Like Michelangelo before them, such modern masters of marble sculpting as Moore, Isamu Noguchi and Jean Arp have been drawn here by the special white marble that gleams off the tops of the mountains like glaciers of ice, making the peaks look snowcapped even in mid-summer.

But it is not the stone alone that makes Pietrasanta such a special place. It is the famous craftsmanship of its native stoneworkers who make the real difference. For success in the art of sculpting stone depends not only on the material and the artist's conception, but also on the skills and expertise of technicians who, ultimately, must help the artist realize his vision.

"What makes Pietrasanta so unique is that here an artist can devote himself to simply creating while 100 hands will do the hard work," said Irving Burkee, a sculptor from Phoenix, Ariz., who has been coming back to work here for a decade.

"Pietrasanta provides everything an artist needs -- materials, techniques, skilled laborers," Burkee continued. "All the artist needs do here is conceive and think -- the actual work is done for him."

To those not acquainted with the work of sculpting, especially in hard stone, such a remark might come as a surprise. But even Michelangelo may have used assistants to do much of the rough work, and the reality is that if a sculptor insisted that only he do the chipping, his production would be woefully limited.

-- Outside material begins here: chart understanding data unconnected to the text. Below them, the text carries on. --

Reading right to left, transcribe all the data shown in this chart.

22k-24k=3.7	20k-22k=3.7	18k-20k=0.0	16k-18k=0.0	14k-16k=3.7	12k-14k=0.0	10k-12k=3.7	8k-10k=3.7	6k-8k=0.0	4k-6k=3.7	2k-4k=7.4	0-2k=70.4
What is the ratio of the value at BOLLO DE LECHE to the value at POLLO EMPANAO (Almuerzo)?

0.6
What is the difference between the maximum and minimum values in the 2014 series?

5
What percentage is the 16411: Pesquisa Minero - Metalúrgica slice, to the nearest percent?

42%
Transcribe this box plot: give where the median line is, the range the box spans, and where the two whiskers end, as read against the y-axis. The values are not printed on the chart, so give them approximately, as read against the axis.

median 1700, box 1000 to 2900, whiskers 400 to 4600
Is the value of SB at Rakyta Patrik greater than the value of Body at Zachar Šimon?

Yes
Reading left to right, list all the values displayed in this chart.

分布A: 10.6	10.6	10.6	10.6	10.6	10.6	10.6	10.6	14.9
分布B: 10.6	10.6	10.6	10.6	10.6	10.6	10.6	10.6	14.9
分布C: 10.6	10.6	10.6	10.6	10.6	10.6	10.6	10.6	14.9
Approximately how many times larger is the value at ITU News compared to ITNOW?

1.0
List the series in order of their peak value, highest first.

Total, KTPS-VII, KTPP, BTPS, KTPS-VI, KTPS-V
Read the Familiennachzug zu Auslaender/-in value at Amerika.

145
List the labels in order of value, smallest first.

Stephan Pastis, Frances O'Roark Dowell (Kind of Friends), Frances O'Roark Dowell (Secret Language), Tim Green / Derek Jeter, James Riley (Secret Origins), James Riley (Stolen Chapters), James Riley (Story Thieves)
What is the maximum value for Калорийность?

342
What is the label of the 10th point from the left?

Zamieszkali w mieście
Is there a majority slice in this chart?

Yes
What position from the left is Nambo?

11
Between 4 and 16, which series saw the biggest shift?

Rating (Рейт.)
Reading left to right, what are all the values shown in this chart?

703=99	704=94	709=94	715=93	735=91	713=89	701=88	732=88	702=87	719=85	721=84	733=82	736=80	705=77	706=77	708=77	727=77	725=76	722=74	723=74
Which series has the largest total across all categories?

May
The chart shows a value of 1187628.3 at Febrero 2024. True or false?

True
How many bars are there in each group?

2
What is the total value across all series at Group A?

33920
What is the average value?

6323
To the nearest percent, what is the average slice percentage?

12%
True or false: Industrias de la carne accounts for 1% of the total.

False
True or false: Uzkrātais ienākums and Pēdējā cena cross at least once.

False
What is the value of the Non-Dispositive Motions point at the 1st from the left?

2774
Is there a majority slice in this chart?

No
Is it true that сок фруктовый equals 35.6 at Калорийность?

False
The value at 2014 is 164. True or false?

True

A master such as Moore, in fact, often blocked out the sculpture in the form of a model, then went to one of the master stoneworking studios in and around Pietrasanta and commissioned them to produce the work in a larger scale. While he would often visit the studio to watch the progress, it was the local craftsmen who in effect did the work to his specifications.

To see the system work, a visitor need only seek out the area's most famed stone worker, Sem Gherardini, who runs a large, open-air studio not five minutes' walk from the Piazza del Duomo.

Born the son of a local farmer, Gherardini came of age under the German occupation and made a local reputation for himself as an anti-Nazi partisan. Instead of returning to his parents' farm after the war, he went instead to Florence, where he studied art and art history. Then he returned home to master the craft of stoneworking, first in a local studio, then, finally in his own studio, doing work for people like Moore and others.

A man of few words, Gherardini is always willing to take a visitor around to see the dozen or so marble-dust-enveloped sculptors who at any time seem to be working at what is generally just known as "Sem's place."

"We get two types of sculptors here," Sem said recently over the whine of stone saws and sanders. "We get the young who don't understand anything and always need the use of assistants, and we get the old who know all the techniques but don't have the time to apply them themselves."

One doesn't come to Pietrasanta, necessarily, to see good art -- though at times there is good art to be seen -- but to understand the process of making art and to get a glimpse, and perhaps an insight, into those who make it.

While the stone-cutting studios -- and bronze-casting foundries -- are what Pietrasanta is all about, no visit to the area is complete without a drive, and a mountain picnic, into the Apuan Alps. Here, on weekdays, trailer trucks fly down the precipitous roads with 10- to 20-ton blocks of marble for the cutting plants.

Inquiries among the sculptors who gather at the Michelangelo or the more famous Igea, on the Piazza Carducci, usually produce at least one who volunteers to guide you to the neighboring studios and the cold, still quarries above. The stone, they say, like Italy itself is something that gets in their blood.

"Once you get here, it is hard to break away," said Peter Zalai, a Canadian sculptor, over lunch one day. "Here within a 10-mile radius we can get everything we could ever want -- from the materials we work with, the techniques we need, the clean air we breathe and the food and wine we live on. For a sculptor there is no place like it anywhere."